According to the German think tank Wirtschafts-und Sozialwissenschaftliches Institut (WSI), Greece’s averages are way behind central European wages and closer to Balkan and Baltic countries.

The hourly minimum wage in Australia is 9.47 euros (AU 15.51), Luxembourg at 9.37 euros per hour while France offers 9.18 euros.

Greece has the lowest rate due to purchasing power with hourly rates at 3.94 euros per hour, slightly above neighboring Bulgaria which is at 3.28 euros; Estonia, Lithuania and Latvia, 3.92, 3.87 and 3.60 euros, respectively while Russia sits at 1.64 euros per hour.
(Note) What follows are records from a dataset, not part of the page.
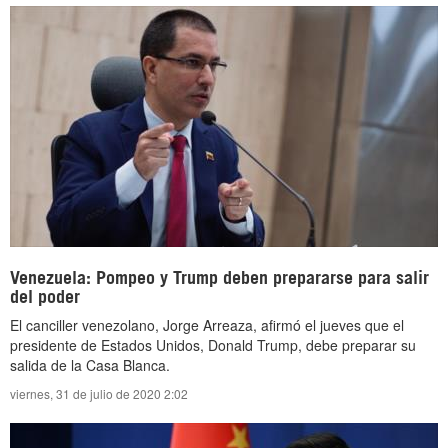
Venezuela: Pompeo y Trump deben prepararse para salir
del poder
El canciller venezolano, Jorge Arreaza, afirmó el jueves que el
presidente de Estados Unidos, Donald Trump, debe preparar su
salida de la Casa Blanca.
viernes, 31 de julio de 2020 2:02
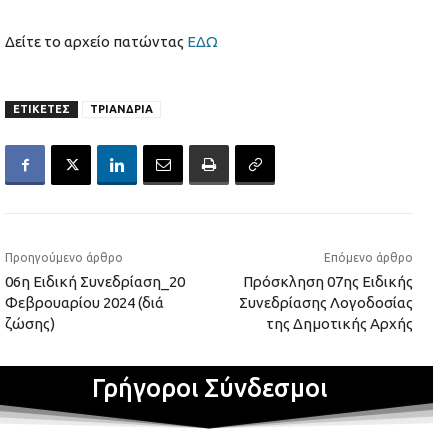
Δείτε το αρχείο πατώντας
ΕΔΩ
ΕΤΙΚΕΤΕΣ
ΤΡΙΑΝΔΡΙΑ
Προηγούμενο άρθρο
Επόμενο άρθρο
06η Ειδική Συνεδρίαση_20
Πρόσκληση 07ης Ειδικής
Φεβρουαρίου 2024 (διά
Συνεδρίασης Λογοδοσίας
ζώσης)
της Δημοτικής Αρχής
Γρήγοροι Σύνδεσμοι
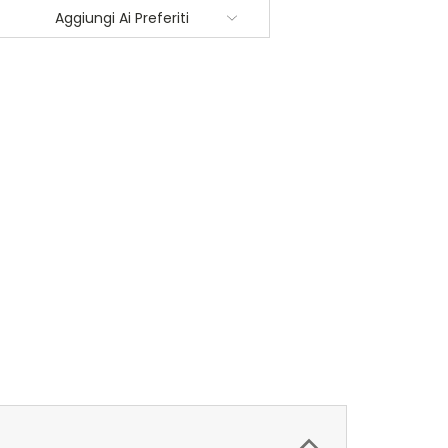
Aggiungi Ai Preferiti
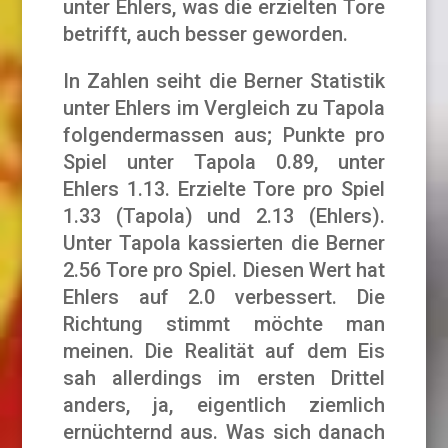
unter Ehlers, was die erzielten Tore
betrifft, auch besser geworden.
In Zahlen seiht die Berner Statistik
unter Ehlers im Vergleich zu Tapola
folgendermassen aus; Punkte pro
Spiel unter Tapola 0.89, unter
Ehlers 1.13. Erzielte Tore pro Spiel
1.33 (Tapola) und 2.13 (Ehlers).
Unter Tapola kassierten die Berner
2.56 Tore pro Spiel. Diesen Wert hat
Ehlers auf 2.0 verbessert. Die
Richtung stimmt möchte man
meinen. Die Realität auf dem Eis
sah allerdings im ersten Drittel
anders, ja, eigentlich ziemlich
ernüchternd aus. Was sich danach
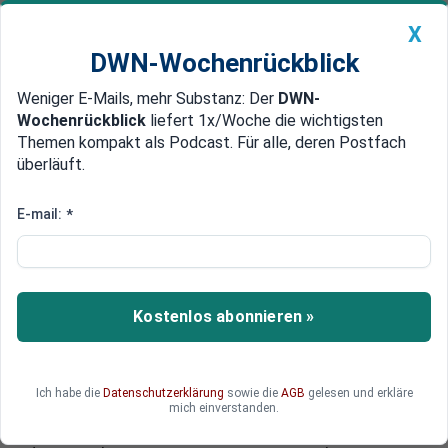
X
DWN-Wochenrückblick
Weniger E-Mails, mehr Substanz: Der
DWN-
Geldanlage Premium
Newsticker
MEIN DWN:
Wochenrückblick
liefert 1x/Woche die wichtigsten
Edelmetalle
DWN-Magazin
China
Themen kompakt als Podcast. Für alle, deren Postfach
überläuft.
DWN-Wochenrückblick
Auto Premium
Peking wird unruhig
E-mail:
*
Hongkong: Bürger wollen mit
Referendum Opposition
einführen
Kostenlos abonnieren »
An einem Online-Referendum für mehr
Demokratie sind in Hong Kong Hunderttausende
an die Wahlurnen gegangen. Die Bürger wollen bei
Ich habe die
Datenschutzerklärung
sowie die
AGB
gelesen und erkläre
den kommenden Stadtoberhaupts-Wahlen einen
mich einverstanden.
oppositionellen Kandidaten. Doch China beäugt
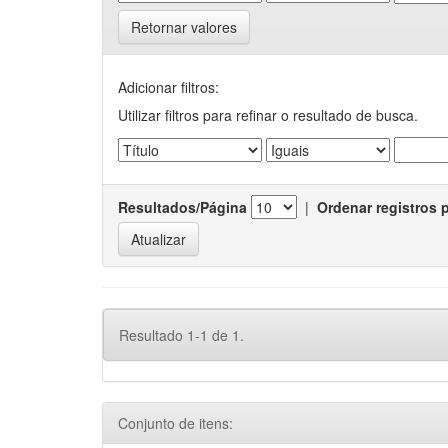
Retornar valores
Adicionar filtros:
Utilizar filtros para refinar o resultado de busca.
Resultados/Página
|
Ordenar registros 
Resultado 1-1 de 1.
Conjunto de itens:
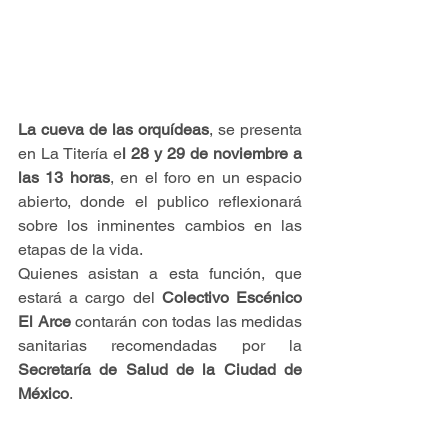
La cueva de las orquídeas
, se presenta 
en La Titería e
l 28 y 29 de noviembre a 
las 13 horas
, en el foro en un espacio 
abierto, donde el publico reflexionará 
sobre los inminentes cambios en las 
etapas de la vida. 
Quienes asistan a esta función, que 
estará a cargo del 
Colectivo Escénico 
El Arce
 contarán con todas las medidas 
sanitarias recomendadas por la 
Secretaría de Salud de la Ciudad de 
México
.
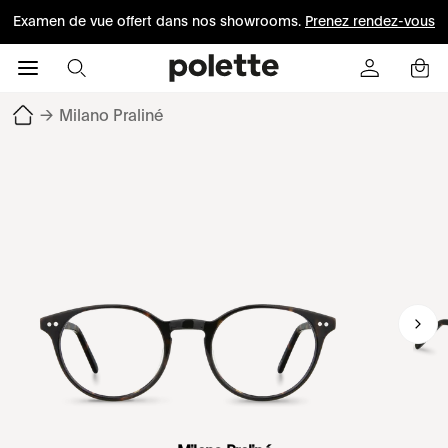
Examen de vue offert dans nos showrooms.
Prenez rendez-vous
→
Milano Praliné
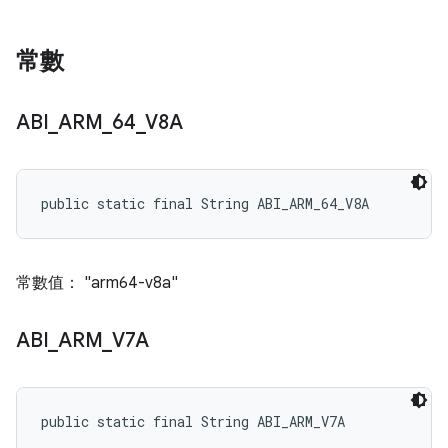
常數
ABI
_
ARM
_
64
_
V8A
public static final String ABI_ARM_64_V8A
常數值： "arm64-v8a"
ABI
_
ARM
_
V7A
public static final String ABI_ARM_V7A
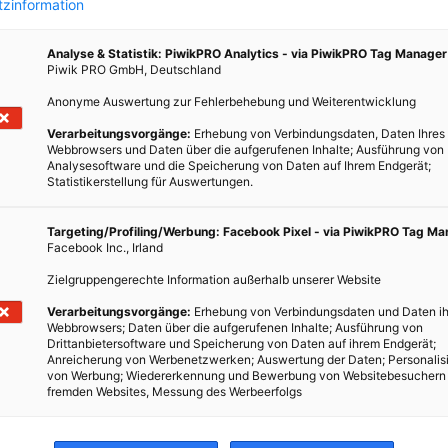
hlung
zinformation
folge
em
Analyse & Statistik: PiwikPRO Analytics - via PiwikPRO Tag Manager
Piwik PRO GmbH, Deutschland
Anonyme Auswertung zur Fehlerbehebung und Weiterentwicklung
Verarbeitungsvorgänge:
Erhebung von Verbindungsdaten, Daten Ihres
Webbrowsers und Daten über die aufgerufenen Inhalte; Ausführung von
Analysesoftware und die Speicherung von Daten auf Ihrem Endgerät;
Statistikerstellung für Auswertungen.
Targeting/Profiling/Werbung: Facebook Pixel - via PiwikPRO Tag M
Facebook Inc., Irland
Zielgruppengerechte Information außerhalb unserer Website
Verarbeitungsvorgänge:
Erhebung von Verbindungsdaten und Daten ih
Webbrowsers; Daten über die aufgerufenen Inhalte; Ausführung von
Drittanbietersoftware und Speicherung von Daten auf ihrem Endgerät;
Anreicherung von Werbenetzwerken; Auswertung der Daten; Personalis
von Werbung; Wiedererkennung und Bewerbung von Websitebesuchern
fremden Websites, Messung des Werbeerfolgs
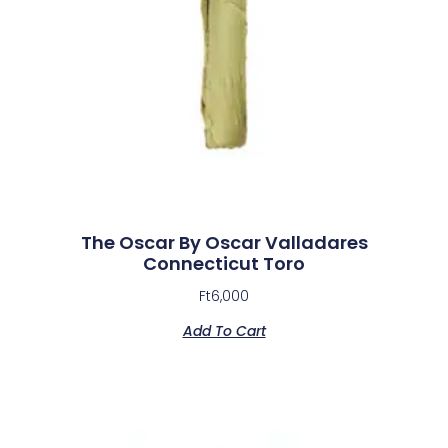
The Oscar By Oscar Valladares
Connecticut Toro
Ft
6,000
Add To Cart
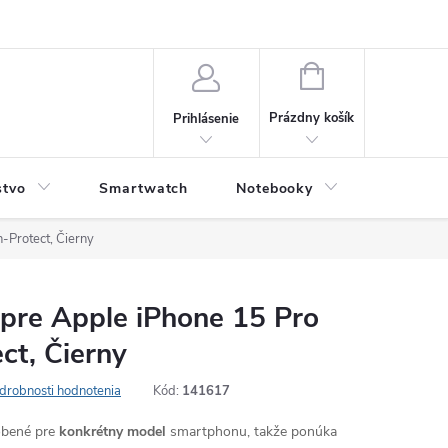
NÁKUPNÝ
KOŠÍK
Prázdny košík
Prihlásenie
stvo
Smartwatch
Notebooky
Počítač
-Protect, Čierny
 pre Apple iPhone 15 Pro
ct, Čierny
drobnosti hodnotenia
Kód:
141617
robené pre
konkrétny model
smartphonu, takže ponúka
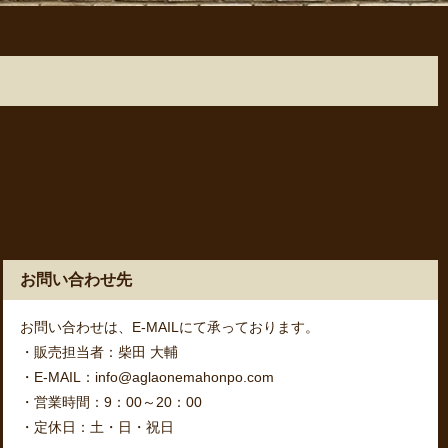
お問い合わせ先
お問い合わせは、E-MAILにて承っております。
・販売担当者：柴田 大輔
・E-MAIL：info@aglaonemahonpo.com
・営業時間：9：00～20：00
・定休日：土・日・祝日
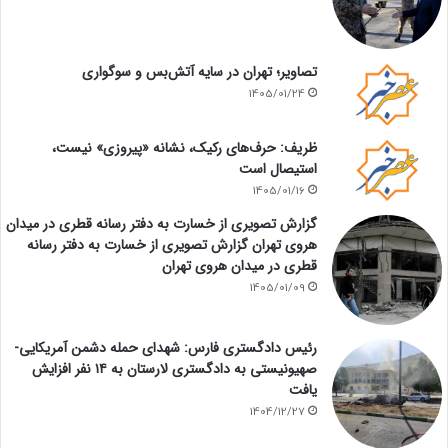
تصاویر؛ تهران در سایه آتش‌بس و سوگواری
1405/01/24
ظریف: حرف‌های رکیک، نشانه «پیروزی» نیست،
استیصال است
1405/01/16
گزارش تصویری از خسارت به دفتر رسانه قطری در میدان
هروی تهران گزارش تصویری از خسارت به دفتر رسانه
قطری در میدان هروی تهران
1405/01/09
رئیس دادگستری فارس: شهدای حمله دشمن آمریکایی-
صهیونیستی به دادگستری لارستان به ۱۴ نفر افزایش
یافت
1404/12/27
The financial crisis that has tormented Greece for the past years has lowered the country’s ranking to the level of chronically-ailing economies, like Brazil and Argentina mainly due to the cost of goods and commodities that sit at a central European country level.

Meanwhile, Spain has announced the largest annual increase to its minimum wage in 40 years by a whopping 22 per cent and France is to follow, as the result of the “yellow vests” riots.

Discussions in Greece to determine any minimum wage increases are to resume this month.